Na feira de tecidos tradicionais Munich Fabric Start acontece a Ecovillage, onde o visitante tem a possibilidade de encontrar especialistas em materiais mais sustentáveis. Realizada em Munique, na Alemanha.

Existem também showrooms especializados em materiais sustentáveis, um exemplo é a C.L.A.S.S. Fundada em 2007, é uma ecoplataforma que apóia e promove os produtos sustentáveis nas áreas da Moda, Lar e Design.

Possuem uma ampla oferta de ecotêxteis, fios, processos e serviços, e com uma inigualável coleção de 300 tecidos de menor impacto. (Showrooms em Londres, Milão, Copenhage, Nova York e Madrid)
Aqui no Brasil existe a EcoSimple:
Em 1994, Claudio Rocha e Marisa Ferragutt fundam em São Paulo a “Simple Têxtil Design". A empresa tinha como objetivo idealizar e entender o mercado têxtil, com criações de tecidos e expertise na metodologia de produção verticalizada para as indústrias têxteis, distribuidores, atacadistas de tecidos, magazines e confecções. Durante 10 anos se dedicaram a esse formato.
Em 2004, com visão empreendedora e impulsionados pela globalização do mercado, iniciaram em Americana/SP a produção própria de tecidos e terceirização de serviços têxteis.
Em 2010 de olho no futuro, criaram a EcoSimple uma empresa com conceito inovador e completamente sustentável.
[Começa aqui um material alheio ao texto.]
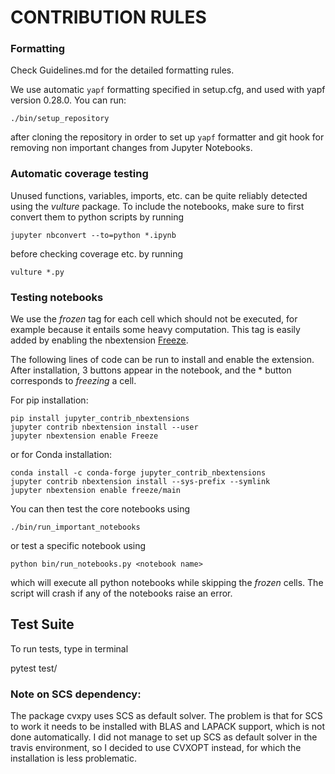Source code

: # CONTRIBUTION RULES 

### Formatting

Check Guidelines.md for the detailed formatting rules.

We use automatic `yapf` formatting specified in setup.cfg, and used with yapf version 0.28.0.
You can run:

    ./bin/setup_repository
   
after cloning the repository in order to set up `yapf` formatter
and git hook for removing non important changes from Jupyter Notebooks. 

### Automatic coverage testing

Unused functions, variables, imports, etc. can be quite reliably detected using the *vulture* package. To include the notebooks, make sure to first convert them to python scripts by running 

```
jupyter nbconvert --to=python *.ipynb
```

before checking coverage etc. by running 
```
vulture *.py
```

### Testing notebooks

We use the *frozen* tag for each cell which should not be executed, for example because it entails some heavy computation. This tag is easily added by enabling the nbextension [Freeze](https://jupyter-contrib-nbextensions.readthedocs.io/en/latest/nbextensions/freeze/readme.html).

The following lines of code can be run to install and enable the extension. After installation, 3 buttons appear in the notebook, and the * button 
corresponds to *freezing* a cell.

For pip installation:
```
pip install jupyter_contrib_nbextensions
jupyter contrib nbextension install --user
jupyter nbextension enable Freeze
```
or for Conda installation:
```
conda install -c conda-forge jupyter_contrib_nbextensions
jupyter contrib nbextension install --sys-prefix --symlink
jupyter nbextension enable freeze/main
```

You can then test the core notebooks using
```
./bin/run_important_notebooks
```
or test a specific notebook using
```
python bin/run_notebooks.py <notebook name>
```


which will execute all python notebooks while skipping the *frozen* cells. The script will crash if any of the notebooks raise an error.


## Test Suite

To run tests, type in terminal

   pytest test/



### Note on SCS dependency:

The package cvxpy uses SCS as default solver. The problem is that for SCS to work
it needs to be installed with BLAS and LAPACK support, which is not done automatically.
I did not manage to set up SCS as default solver in the travis environment, so I
decided to use CVXOPT instead, for which the installation is less problematic.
Certificações para as matérias-primas têxteis

Chegou a hora de apostar na diversidade de materiais
A oferta de materiais de menor impacto está crescendo – e se tornando cada vez mais atrativa - o que abre inúmeras portas para estilistas. Já não existem mais desculpas para não apostar em novos materiais. Ao estilista apresenta-se a oportunidade de não mais depender das fibras que aqui apresentamos (poliéster, algodão e viscose). Já é possível pensar em um portfólio de materiais variados, diversos. E isso é uma excelente notícia tanto para os estilistas – que, até agora, viam sua intenção de utilizar materiais mais sustentáveis limitada pelo simples fato de não terem acesso a ofertas atrativas – como para o setor como um todo, que além de minimizar seu impacto, pode reduzir sua dependência em relação a recursos fósseis como o petróleo e, graças a diversidade de materiais, romper com uma tendência em direção a “monocultura” na maneira de se vestir.
Fazer moda com materiais sustentáveis de menor impacto não é sinônimo de fazer moda sustentável
É importante reconhecer que nenhuma fibra, seja ela orgânica, sintética de menor impacto, de comércio justo (fairtrade) ou reciclada pode ser considerada uma solução para o impacto de uma indústria tão intensiva em emissões e consumo de recursos como a indústria têxtil. Dessa forma, voltamos a enfatizar a necessidade de se conscientizar sobre os diversos impactos produzidos ao longo de todo o ciclo de vida de um produto.